One final note here. I guess this would qualify as a soapbox moment, so brace yourself, but I don't quite mean this as vehemently as I'm sure this comes off in type. As I'm sure most know, the Rangers recently had their memorable post season run brought to an end in the cup finals. I noticed a great deal of Ranger fans lashing out at "bandwagon" fans and essentially perpetuating a kind of fictitious "turf war" over who was wearing the red and blue first. I mean, I understand that bandwagon fans very much exist, but I don't really see the point in calling people out on something like that. The fact is that the local team was playing some great hockey and had the chance to join the annals of history. I don't see why you would try to make that experience exclusive. It was a special time for New York and I for one was of the opinion of the more the merrier. I'd be pleased that the sport was reaching such a wide audience and that the team was a part of something arguably bigger than the sport. I mean, you true fans know who you really are. In my opinion, that should be enough. What's cool is I'm sure that a lot of true fans were born through this playoff run and I'm sure they'll be lamenting every three game losing streak during this upcoming season. That's pretty sweet, I think.

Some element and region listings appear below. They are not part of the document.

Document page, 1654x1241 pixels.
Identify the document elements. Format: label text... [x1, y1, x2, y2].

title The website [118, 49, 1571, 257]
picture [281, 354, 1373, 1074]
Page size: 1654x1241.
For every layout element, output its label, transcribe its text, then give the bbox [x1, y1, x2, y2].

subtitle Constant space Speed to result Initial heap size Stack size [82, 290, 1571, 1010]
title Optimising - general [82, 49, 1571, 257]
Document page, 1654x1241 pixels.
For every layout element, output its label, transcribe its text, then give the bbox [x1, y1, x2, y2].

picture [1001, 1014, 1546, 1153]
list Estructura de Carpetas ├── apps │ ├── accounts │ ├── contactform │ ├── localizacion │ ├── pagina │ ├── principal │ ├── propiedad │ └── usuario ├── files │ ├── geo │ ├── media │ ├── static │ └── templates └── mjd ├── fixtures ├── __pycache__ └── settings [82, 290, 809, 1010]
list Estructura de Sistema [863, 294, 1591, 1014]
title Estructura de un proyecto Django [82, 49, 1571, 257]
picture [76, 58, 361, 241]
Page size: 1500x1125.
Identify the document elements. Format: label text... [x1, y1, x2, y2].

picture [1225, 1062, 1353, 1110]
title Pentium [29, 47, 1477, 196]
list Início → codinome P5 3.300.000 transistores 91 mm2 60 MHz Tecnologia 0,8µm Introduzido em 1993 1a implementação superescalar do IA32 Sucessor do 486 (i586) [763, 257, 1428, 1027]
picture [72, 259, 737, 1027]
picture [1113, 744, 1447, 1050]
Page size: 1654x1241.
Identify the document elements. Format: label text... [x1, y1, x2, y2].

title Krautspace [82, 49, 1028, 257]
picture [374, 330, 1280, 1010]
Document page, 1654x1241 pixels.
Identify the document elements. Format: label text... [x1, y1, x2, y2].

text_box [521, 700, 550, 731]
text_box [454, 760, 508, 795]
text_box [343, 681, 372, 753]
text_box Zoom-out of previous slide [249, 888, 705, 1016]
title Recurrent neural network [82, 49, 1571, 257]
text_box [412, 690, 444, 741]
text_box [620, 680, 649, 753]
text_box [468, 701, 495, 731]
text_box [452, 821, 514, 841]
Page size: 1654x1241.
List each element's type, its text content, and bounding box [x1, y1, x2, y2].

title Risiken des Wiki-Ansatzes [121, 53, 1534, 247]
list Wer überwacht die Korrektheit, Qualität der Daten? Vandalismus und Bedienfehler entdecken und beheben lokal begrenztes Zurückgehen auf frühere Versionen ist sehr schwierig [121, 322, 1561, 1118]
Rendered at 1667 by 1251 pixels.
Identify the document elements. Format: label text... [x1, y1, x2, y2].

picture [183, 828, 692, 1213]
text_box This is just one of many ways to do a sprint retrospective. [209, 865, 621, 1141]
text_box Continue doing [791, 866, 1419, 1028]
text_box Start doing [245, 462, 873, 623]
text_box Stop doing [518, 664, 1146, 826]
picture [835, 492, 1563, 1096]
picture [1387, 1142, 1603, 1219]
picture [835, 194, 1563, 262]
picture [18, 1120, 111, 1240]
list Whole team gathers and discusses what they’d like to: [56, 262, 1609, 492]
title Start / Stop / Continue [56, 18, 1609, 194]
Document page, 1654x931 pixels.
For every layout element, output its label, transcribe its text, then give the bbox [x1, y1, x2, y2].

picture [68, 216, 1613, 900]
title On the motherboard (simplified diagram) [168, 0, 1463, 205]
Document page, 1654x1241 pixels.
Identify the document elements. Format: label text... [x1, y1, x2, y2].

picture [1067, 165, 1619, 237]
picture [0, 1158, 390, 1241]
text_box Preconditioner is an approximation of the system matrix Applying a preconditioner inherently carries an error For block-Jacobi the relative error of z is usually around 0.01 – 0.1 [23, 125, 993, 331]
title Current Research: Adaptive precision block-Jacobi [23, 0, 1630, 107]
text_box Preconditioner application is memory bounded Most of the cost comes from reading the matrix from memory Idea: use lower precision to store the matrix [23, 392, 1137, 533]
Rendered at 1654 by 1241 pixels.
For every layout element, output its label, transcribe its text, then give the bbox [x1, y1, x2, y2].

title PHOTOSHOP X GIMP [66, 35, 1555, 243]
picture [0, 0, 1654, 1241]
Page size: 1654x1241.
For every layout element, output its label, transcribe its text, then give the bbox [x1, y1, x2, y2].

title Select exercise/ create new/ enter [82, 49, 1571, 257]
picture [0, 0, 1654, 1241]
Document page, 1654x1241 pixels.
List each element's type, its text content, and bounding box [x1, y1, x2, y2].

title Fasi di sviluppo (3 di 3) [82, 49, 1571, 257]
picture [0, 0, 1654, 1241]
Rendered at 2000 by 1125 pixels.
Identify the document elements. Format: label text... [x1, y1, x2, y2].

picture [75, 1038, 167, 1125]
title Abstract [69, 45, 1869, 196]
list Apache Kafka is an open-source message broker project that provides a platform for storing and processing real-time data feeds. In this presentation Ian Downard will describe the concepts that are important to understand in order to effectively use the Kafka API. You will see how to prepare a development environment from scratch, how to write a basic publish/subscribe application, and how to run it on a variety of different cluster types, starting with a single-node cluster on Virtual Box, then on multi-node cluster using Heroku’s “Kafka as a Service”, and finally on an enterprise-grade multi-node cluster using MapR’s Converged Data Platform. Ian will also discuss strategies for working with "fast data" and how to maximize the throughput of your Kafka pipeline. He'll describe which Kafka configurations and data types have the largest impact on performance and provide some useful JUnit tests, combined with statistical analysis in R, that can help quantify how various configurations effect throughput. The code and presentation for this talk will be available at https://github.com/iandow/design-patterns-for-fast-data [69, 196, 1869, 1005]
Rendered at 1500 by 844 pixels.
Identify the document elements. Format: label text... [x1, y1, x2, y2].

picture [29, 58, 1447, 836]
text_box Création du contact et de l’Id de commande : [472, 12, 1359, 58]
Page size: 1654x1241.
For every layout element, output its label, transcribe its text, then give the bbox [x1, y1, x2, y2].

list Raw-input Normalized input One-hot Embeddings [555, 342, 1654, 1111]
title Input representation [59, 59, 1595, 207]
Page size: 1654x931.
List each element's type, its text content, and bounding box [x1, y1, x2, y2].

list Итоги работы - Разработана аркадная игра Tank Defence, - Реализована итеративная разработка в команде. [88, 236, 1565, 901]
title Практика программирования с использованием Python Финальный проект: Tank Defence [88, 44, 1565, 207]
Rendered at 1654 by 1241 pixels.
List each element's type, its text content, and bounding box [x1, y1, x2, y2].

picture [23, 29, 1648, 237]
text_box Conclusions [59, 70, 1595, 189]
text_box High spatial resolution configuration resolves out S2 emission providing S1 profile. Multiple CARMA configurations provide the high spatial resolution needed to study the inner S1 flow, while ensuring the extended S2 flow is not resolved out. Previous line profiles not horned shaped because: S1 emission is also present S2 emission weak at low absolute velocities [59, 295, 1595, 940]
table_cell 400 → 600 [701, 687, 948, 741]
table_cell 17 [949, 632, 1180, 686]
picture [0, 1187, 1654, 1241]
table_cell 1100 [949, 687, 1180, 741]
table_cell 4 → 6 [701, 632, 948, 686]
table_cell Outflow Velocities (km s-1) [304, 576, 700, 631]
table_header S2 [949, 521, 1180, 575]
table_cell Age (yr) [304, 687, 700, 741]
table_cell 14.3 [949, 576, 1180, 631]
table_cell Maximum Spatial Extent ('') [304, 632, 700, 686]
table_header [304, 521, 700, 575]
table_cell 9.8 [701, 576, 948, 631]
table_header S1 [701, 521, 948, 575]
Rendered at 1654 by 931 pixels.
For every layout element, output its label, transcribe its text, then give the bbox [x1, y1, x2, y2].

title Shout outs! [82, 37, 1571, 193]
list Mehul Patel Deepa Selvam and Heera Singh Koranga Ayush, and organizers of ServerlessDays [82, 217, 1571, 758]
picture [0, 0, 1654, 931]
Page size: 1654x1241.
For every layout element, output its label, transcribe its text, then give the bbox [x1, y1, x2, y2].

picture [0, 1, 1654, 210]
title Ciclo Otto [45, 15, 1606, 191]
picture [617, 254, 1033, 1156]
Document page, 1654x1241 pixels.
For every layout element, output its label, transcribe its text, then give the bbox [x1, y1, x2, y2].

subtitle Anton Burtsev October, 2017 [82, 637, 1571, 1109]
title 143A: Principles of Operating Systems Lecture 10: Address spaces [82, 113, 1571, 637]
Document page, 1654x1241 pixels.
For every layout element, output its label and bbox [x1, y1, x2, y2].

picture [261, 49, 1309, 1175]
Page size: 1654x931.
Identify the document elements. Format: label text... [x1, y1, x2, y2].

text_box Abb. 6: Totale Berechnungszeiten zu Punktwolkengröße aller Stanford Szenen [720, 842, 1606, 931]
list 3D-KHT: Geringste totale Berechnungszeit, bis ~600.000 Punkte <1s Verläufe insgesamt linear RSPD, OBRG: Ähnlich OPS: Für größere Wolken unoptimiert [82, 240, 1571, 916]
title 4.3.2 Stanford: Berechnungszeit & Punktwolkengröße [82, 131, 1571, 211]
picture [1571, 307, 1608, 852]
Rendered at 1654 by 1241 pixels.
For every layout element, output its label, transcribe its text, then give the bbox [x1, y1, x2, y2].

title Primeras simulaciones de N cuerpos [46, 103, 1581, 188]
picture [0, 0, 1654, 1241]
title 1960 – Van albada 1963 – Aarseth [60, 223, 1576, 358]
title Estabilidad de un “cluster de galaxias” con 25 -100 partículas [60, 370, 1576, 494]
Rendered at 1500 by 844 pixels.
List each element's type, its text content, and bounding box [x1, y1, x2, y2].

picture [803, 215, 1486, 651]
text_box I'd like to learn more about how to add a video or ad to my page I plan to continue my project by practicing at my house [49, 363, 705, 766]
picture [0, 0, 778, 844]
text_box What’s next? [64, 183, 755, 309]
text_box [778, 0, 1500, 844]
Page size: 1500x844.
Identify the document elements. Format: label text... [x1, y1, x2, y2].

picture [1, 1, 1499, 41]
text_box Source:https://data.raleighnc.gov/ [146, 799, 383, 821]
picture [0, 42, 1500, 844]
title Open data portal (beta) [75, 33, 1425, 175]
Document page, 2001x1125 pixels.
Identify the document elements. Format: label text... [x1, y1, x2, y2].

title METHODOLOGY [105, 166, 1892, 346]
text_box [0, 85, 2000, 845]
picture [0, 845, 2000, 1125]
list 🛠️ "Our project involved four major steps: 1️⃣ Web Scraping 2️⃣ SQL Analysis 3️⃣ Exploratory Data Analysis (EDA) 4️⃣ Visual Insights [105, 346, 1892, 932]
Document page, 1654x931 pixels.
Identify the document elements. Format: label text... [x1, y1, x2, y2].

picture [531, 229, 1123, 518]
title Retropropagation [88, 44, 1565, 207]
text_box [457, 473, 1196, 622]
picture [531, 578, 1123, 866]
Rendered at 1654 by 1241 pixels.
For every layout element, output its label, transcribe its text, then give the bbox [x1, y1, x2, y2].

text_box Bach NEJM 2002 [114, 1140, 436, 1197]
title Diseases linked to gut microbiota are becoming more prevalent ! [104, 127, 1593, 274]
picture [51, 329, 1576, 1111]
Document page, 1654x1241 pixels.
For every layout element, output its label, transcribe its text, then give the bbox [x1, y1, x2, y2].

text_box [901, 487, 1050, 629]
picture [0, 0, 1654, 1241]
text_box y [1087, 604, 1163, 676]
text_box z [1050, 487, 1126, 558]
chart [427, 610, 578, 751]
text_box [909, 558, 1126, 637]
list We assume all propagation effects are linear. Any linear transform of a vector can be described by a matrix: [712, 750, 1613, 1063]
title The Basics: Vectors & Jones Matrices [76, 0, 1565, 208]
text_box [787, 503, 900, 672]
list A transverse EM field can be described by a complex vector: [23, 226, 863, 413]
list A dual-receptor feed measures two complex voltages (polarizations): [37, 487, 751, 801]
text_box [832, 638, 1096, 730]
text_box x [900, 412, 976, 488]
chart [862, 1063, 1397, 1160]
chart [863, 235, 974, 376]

I feel I have the right to say this as a Mavs fan. In 2011, we very suddenly became America's team as the nation watched intently as we clashed with the then despised (not much has changed, but back then the animosity was at a fever pitch) Miami Heat. Very suddenly, there were a lot of pro-Dirk voices sprouting up from near and far. You and I both know people were more rooting against the Heat than rooting for the Mavs, but at the end of the day, it was great to have the support and I knew who I was as a fan. It was great to have people along for the ride.
The way I see it, as long as a bandwagon fan doesn't try to sound like an expert overnight, welcome to the party. We'll leave the light on and the door open for you.